[WHAT YOU HAVE TO DO] Please tell how many of the lines below contain "middle", using only a number.

[PROVIDED MATERIAL]
*** Begin section ***

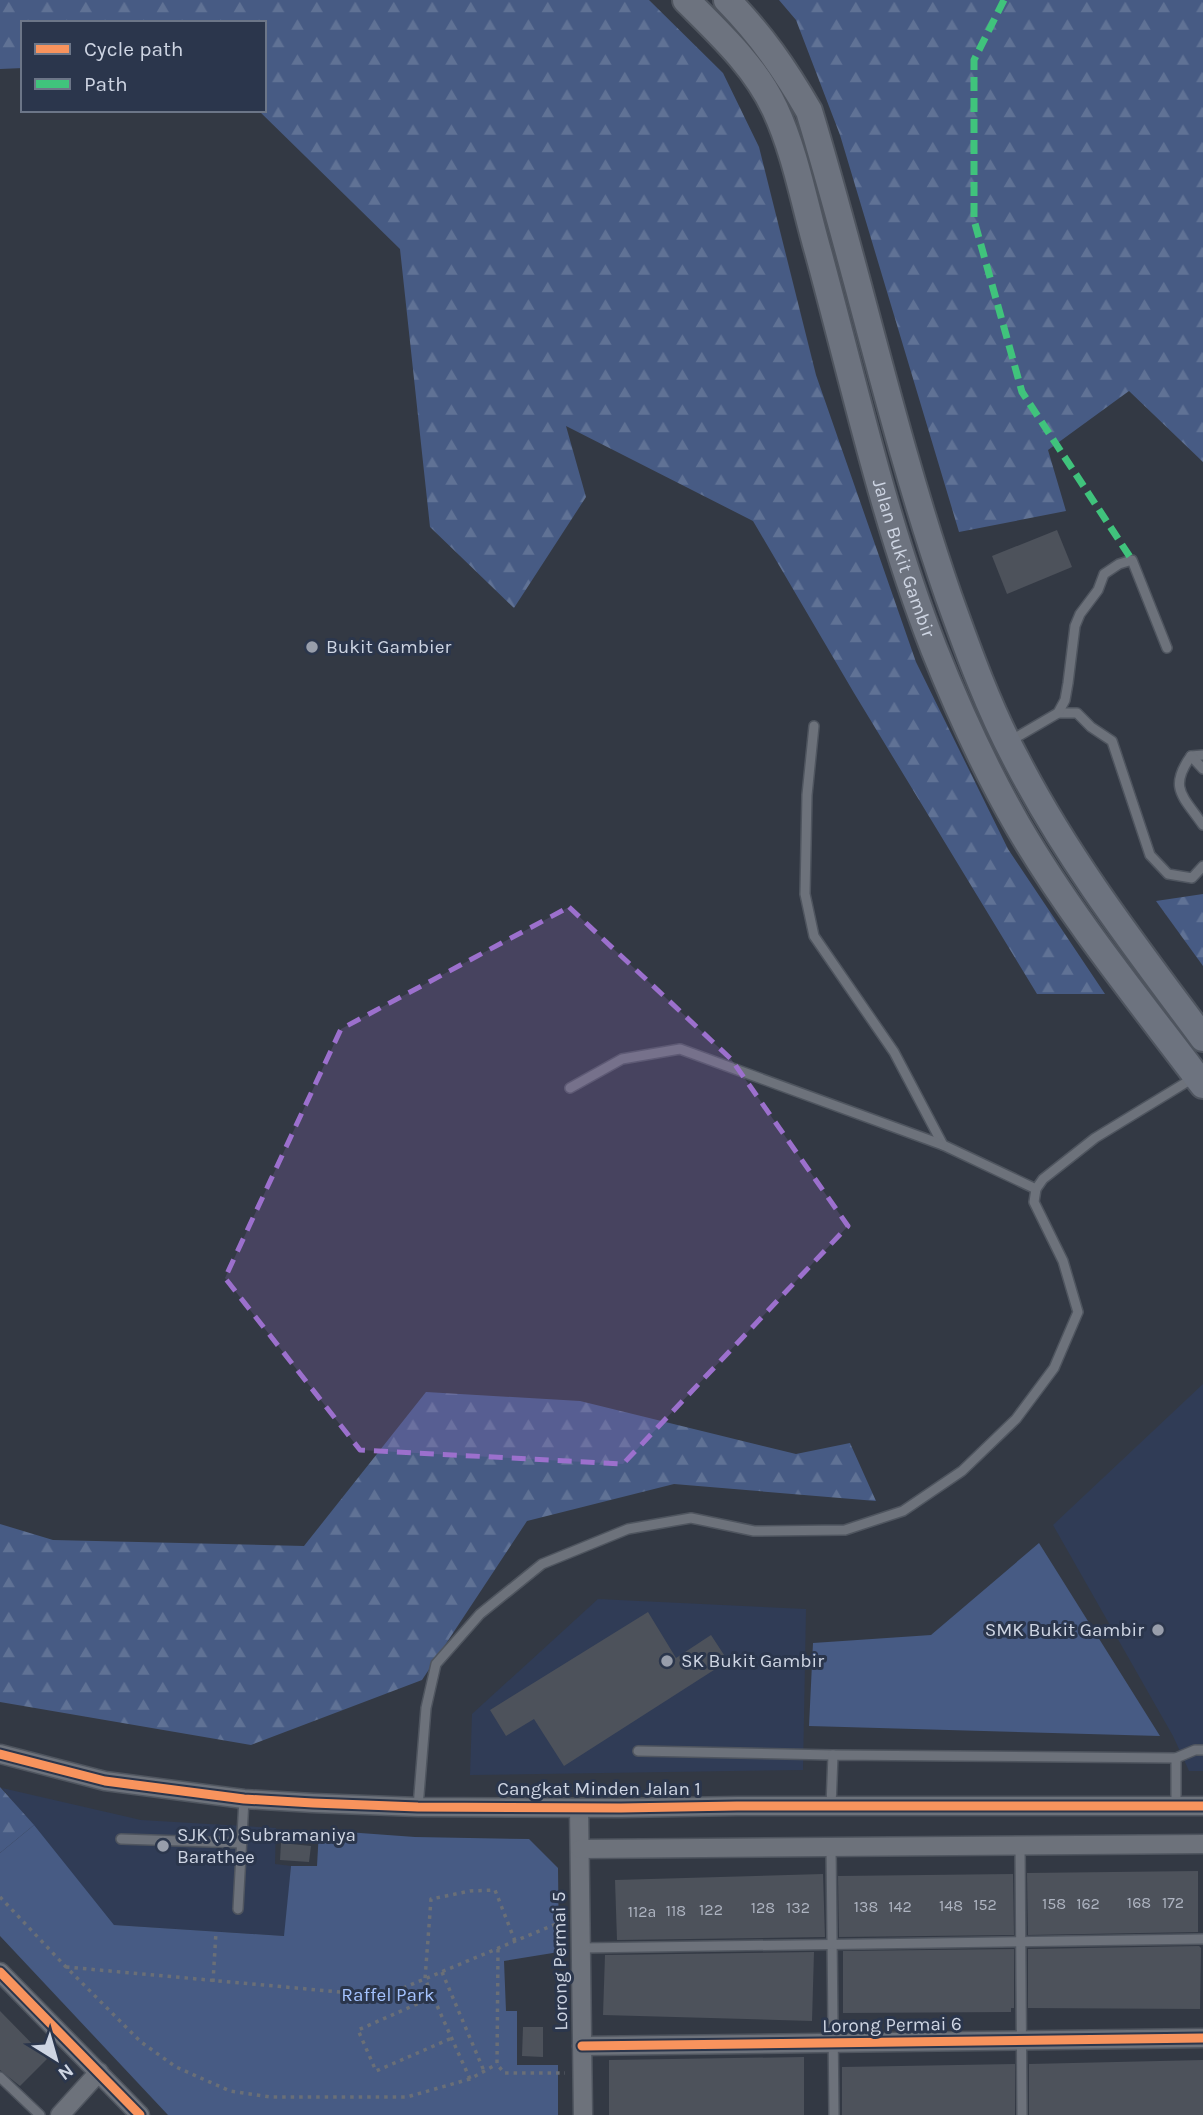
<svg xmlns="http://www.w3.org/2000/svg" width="1203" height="2115" font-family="Karla,sans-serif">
  <defs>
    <pattern id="forest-firs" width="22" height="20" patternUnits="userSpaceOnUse" patternTransform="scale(1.75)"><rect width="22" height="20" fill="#475b84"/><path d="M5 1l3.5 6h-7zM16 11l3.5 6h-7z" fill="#607295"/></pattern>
  </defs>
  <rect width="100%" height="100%" fill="#333944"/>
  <g fill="#303c56">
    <polygon points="1203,1384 1203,1771 1189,1771 1173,1736 1053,1525"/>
    <polygon points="598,1599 806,1609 803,1770 470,1775 472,1714"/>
    <polygon points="2,1788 141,1820 276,1828 275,1864 291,1866 285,1936 114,1925"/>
  </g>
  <g fill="url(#forest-firs)">
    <polygon points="0,0 649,0 723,73 759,147 816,375 916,662 1008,849 1105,994 1037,994 854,693 753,521 566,426 586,497 514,608 430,527 400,249 258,110 264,110 264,23 23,23 23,68 0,69"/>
    <polygon points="779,0 1203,0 1203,462 1129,391 1048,450 1066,511 959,532 840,135 796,20"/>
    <polygon points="1203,894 1203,966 1156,901"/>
    <polygon points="426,1392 580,1401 796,1454 850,1443 876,1501 674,1484 527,1521 422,1680 251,1745 0,1702 0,1524 53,1540 304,1546"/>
    <polygon points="0,1787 34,1825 0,1853"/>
  </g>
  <g fill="#475b84">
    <polygon points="1039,1543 1160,1736 809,1726 813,1643 931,1635"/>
    <polygon points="34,1825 114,1925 284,1936 291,1866 317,1866 319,1830 415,1837 529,1839 558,1868 559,1952 504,1961 506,2011 517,2011 517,2065 558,2065 558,2115 168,2115 0,1936 0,1853"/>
  </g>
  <g fill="#4d525b">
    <polygon points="1057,530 1072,567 1007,594 992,556"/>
    <polygon points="648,1612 676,1658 711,1635 728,1661 564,1766 534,1719 506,1736 490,1710"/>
    <polygon points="281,1843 311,1846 309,1862 280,1860"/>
    <polygon points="1198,1871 1198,1932 1028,1935 1027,1873"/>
    <polygon points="823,1874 825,1937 617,1940 615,1880"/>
    <polygon points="1013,1874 1014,1935 839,1937 838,1876"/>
    <polygon points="1199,1946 1201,1948 1200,2009 1028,2008 1028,1949"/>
    <polygon points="1014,1949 1014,2008 1011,2008 1011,2012 843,2013 843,1951"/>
    <polygon points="814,1952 812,2021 603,2015 605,1955"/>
    <polygon points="0,2011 47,2059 20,2086 0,2070"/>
    <polygon points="523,2027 543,2027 543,2057 522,2056"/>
    <polygon points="804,2057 804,2115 609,2115 609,2060"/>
    <polygon points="1203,2060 1203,2115 1029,2115 1029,2064"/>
    <polygon points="1015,2064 1015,2115 842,2115 842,2067"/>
  </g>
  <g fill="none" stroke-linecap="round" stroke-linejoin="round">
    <g stroke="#4f555f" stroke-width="12">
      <g id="lane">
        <polyline points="1058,713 1077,713 1091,727 1112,741 1150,855 1168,874 1192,878 1203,866"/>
        <polyline points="814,726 807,795 805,894 814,936 894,1052 943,1145 1036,1189"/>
        <polyline points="1010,741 1058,713 1065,700 1068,683 1075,626 1080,614 1098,590 1104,574 1119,564 1132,560 1167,648"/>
        <path d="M1203 755 1191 756C1168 788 1183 796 1203 825"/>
        <polyline points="1191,756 1203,769"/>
        <polyline points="570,1088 622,1059 680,1049 943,1145"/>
        <polyline points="638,1751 833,1755"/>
        <polyline points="1176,1758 1195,1750 1203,1750"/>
        <polyline points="831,1806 833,1755 1176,1758 1176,1806"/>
        <polyline points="418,1807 426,1708 436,1664 480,1614 542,1564 628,1529 691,1518 754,1531 845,1530 903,1511 962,1471 1016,1419 1054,1368 1078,1312 1063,1261 1034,1202 1036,1189 1043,1179 1095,1138 1195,1077"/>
        <polyline points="121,1839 241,1843"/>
        <polyline points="1020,1845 1022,2115"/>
        <polyline points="831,1847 834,2115"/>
        <polyline points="238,1909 244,1799"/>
        <polyline points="581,1948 1203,1939"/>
        <polyline points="0,2077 40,2115"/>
      </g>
    </g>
    <g stroke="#4f555f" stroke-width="21">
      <g id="street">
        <polyline points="0,1754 105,1781 244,1799 313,1803 418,1807 621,1808 737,1806 1203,1806"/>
        <polyline points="579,1808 583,2115"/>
        <polyline points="580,1849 1203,1844"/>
        <polyline points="0,1972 140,2115"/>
        <polyline points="582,2046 1203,2038"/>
        <polyline points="60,2115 99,2072"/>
      </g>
    </g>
    <g stroke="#4f555f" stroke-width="30">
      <g id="primary">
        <path id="s1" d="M686 0C719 33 755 66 775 109 796 154 805 207 819 255 855 387 884 521 934 649 958 709 985 769 1018 826 1071 917 1139 1000 1203 1085"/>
        <path d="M727 0C762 36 784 68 809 111 858 272 893 436 948 595 968 651 989 709 1017 761 1068 860 1137 949 1203 1038"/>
      </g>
    </g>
    <g stroke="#6a6f77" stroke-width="3.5" stroke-dasharray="3.5 5" stroke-linecap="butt">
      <polyline points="0,1897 66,1967 141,2042 176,2067 230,2091 271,2097 407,2097 470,2079 497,2064"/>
      <polyline points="498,1949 497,2064 504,2073 565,2073"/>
      <polyline points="66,1967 384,1996 563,1921"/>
      <polyline points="442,1972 484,2071"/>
      <polyline points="213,1982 216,1932"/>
      <polyline points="433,1997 358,2030 376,2071 452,2038"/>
      <polyline points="470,2079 425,1979 431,1899 470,1891 495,1890 515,1941"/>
    </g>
    <use href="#lane" stroke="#6d727b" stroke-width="9"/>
    <use href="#street" stroke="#6d727b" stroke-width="18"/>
    <use href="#primary" stroke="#6d737f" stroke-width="26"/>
    <polyline stroke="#40c37c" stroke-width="7" stroke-dasharray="14 7" stroke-linecap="butt" points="1004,0 974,60 974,220 1022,392 1132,560"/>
    <g stroke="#2b364c" stroke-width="13">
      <g id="cycleway">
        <polyline points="0,1754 105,1781 244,1799 313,1803 418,1807 621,1808 737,1806 1203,1806"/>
        <polyline points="0,1972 140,2115"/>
        <polyline points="582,2046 1203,2038"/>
      </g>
    </g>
    <use href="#cycleway" stroke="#f8935d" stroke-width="9"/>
  </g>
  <path fill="#9c70cd" fill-opacity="0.2" stroke="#9c70cd" stroke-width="5" stroke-dasharray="14 9" stroke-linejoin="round" d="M569 907 731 1059 848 1226 623 1464 360 1450 225 1278 341 1029Z"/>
  <g fill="#989eab" stroke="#2b364c" stroke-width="2.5">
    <circle cx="312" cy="647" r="7"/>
    <circle cx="1158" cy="1630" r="7"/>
    <circle cx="667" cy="1661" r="7"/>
    <circle cx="163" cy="1846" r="7"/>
  </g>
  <g text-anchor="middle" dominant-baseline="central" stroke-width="6" stroke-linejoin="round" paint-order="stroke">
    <g font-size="16" fill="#aeb4c1">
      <text x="1139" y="1902">168</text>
      <text x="1173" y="1902">172</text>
      <text x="1054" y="1903">158</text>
      <text x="1088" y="1903">162</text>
      <text x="985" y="1904">152</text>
      <text x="951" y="1905">148</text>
      <text x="866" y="1906">138</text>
      <text x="900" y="1906">142</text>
      <text x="763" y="1907">128</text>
      <text x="798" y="1907">132</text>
      <text x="711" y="1909">122</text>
      <text x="676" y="1910">118</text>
      <text x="642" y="1911">112a</text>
    </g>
    <g font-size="19" fill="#ced5e3" stroke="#2b364c">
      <text stroke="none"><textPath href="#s1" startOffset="609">Jalan Bukit Gambir</textPath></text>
      <text x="599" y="1789">Cangkat Minden Jalan 1</text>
      <text transform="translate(560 1961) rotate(-91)">Lorong Permai 5</text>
      <text transform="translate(892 2025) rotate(-1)">Lorong Permai 6</text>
    </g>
    <g font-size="19" fill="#ced5e3" stroke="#2b364c" text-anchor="start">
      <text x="326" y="647">Bukit Gambier</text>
      <text x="1144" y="1630" text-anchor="end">SMK Bukit Gambir</text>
      <text x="681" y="1661">SK Bukit Gambir</text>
      <text x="177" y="1835">SJK (T) Subramaniya<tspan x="177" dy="22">Barathee</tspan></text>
    </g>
    <g font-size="19" fill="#a4c2fd" stroke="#2b364c">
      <text x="388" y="1995">Raffel Park</text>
    </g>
  </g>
  <rect x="21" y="21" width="245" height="91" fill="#2b364c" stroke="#6c7688" stroke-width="2"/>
  <rect x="35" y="44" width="35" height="10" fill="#f8935d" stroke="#6c7688" stroke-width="2"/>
  <text x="84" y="56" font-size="21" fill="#ced5e3">Cycle path</text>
  <rect x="35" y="79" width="35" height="10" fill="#40c37c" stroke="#6c7688" stroke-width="2"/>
  <text x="84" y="91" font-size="21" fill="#ced5e3">Path</text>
  <g transform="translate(56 2059) rotate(143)" stroke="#2b364c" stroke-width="5" paint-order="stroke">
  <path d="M0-5L12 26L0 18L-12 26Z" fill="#ced5e3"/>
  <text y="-10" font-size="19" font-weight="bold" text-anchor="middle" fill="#ced5e3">N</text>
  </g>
</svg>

*** End section ***

[SOLUTION TO THIS PROBLEM] 2